Photo by: Jesús Nazario
Neither childhood nor adulthood, teenhood is the weird in-between. It’s the borderland of life, a prolonged liminality of uncertainty. The idealization of the often white, middle-class American teenager is deeply entrenched in our society, with a saturation of coming-of-age stories across all mediums. This perspective of childhood stands in stark contrast to adolescents organizing to defend their community from predatory legislation or struggling to financially support their self or their family in the absence of a parent due to detainment or deportation.
Over email, professor and social psychologist Dr. Monica Kirkpatrick Johnson elucidates this contrast. “In the U.S, taking care of an ill or addicted parent, providing significant care for siblings, serving as the family’s interpreter, or needing to represent the family in public spaces on behalf of families where parents’ undocumented status puts them at risk, are all examples of having responsibility that they know differs from other teenagers’ lives and differs from the cultural model of U.S. adolescence.”

Photo by: Jesús Nazario
“I knew that I was a kid, so that made it painful, because I always felt I shouldn’t have to be doing what I was doing. And that I should have been taken care of like I was supposed to, like I see the white families on TV and stuff.” Destiny Harris is forthcoming in her reflection on her life until now. Nineteen, Destiny works at Youth Rise Texas, an organization that works with youths impacted by the deportation or incarceration of a family member. She was once part of the outreach program, given information about the organization by a high school teacher.
Harris’ mother, father and brother have been locked up on various occasions. Their involvement in the criminal justice system has meant a lifetime of uncertainty and scrappy independence for Harris, especially the stints without her mother, who served time on multiple occasions for shoplifting. “I feel like most of the times she was locked up, she did it because of us. She did it because she was trying to get food for us or clothes for us or herself,” Harris says.
She traces a jagged timeline of tenuous living arrangements punctuated by family members’ detentions, releases, recovery, CPS involvement and an eviction. In school, Destiny was considered a homeless student (one of some 110,000, and growing, classified as such in the Texas public education system) and signed her own legal and enrollment documents. “Ever since I can remember, I always considered myself an adult, honestly. Just because, I thought I was grown because of the mindset I had and the things I was doing. Which I believe made you an adult,” Harris says “When I was in high school, I was the person putting food on our table, tables, working at McDonald’s.”

Photo by: Jesús Nazario
Saturday of Labor Day weekend, Jolt’s teens once again donned their quince dresses for a demonstration. Three days earlier, Judge Orlando Garcia had temporarily struck down significant portions of SB4. Three days after, President Trump would announce the slow, uncertain end of DACA, or Deferred Action for Childhood Arrivals Program, a program that contingently allows 124,000 young undocumented Texans to remain and work or study without the threat of deportation.

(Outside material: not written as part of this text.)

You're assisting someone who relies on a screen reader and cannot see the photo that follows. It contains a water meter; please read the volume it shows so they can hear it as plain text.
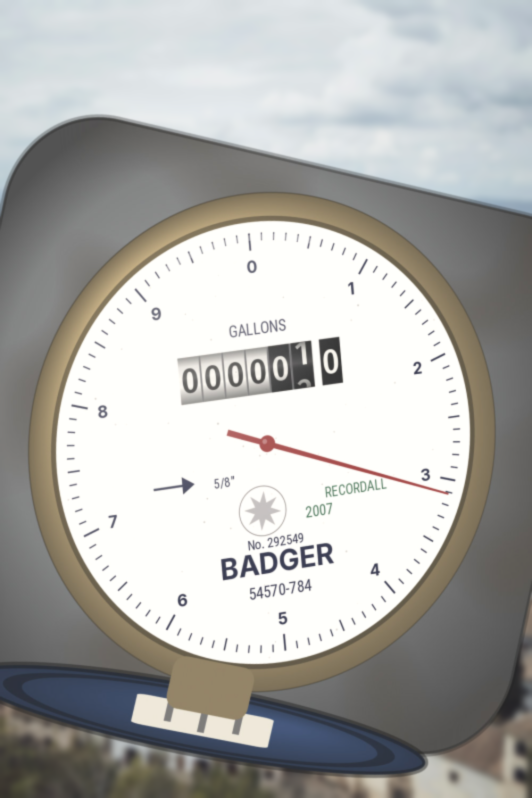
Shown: 13.1 gal
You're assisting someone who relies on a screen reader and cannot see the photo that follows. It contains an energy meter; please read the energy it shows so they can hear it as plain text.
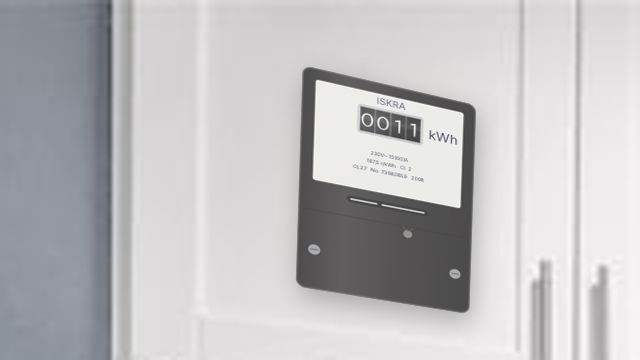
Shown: 11 kWh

That weekend, Destiny was on a short break from her semester at ACC, where she transferred from Huston–Tillotson University this fall after saving for her ACC tuition fees. She is continuing to work with teens impacted by incarceration or deportation through Youth Rise and lives with her best friend since elementary school. She says their relationship is a model for being in a community. “I never really knew what family means, but being here with her, it’s like if she don’t got it, I got it, and if I don’t got it, she got it. That’s what family is supposed to be like.”
That sentiment is illustrative of something the teenagers I spoke with seem to deeply understand—in the same way hardships are tangled up in one another, so, too, is everyone’s well-being—a notion of emotional and civic maturity. “It’s super important, if you see something directly affecting your community in a negative way, you need to speak up. For the simple fact that it’s in your community,” says Juarez. “It’s not just people who have done something wrong. This will affect you, whether it’s now, whether it’s ten years, it will get back to you.”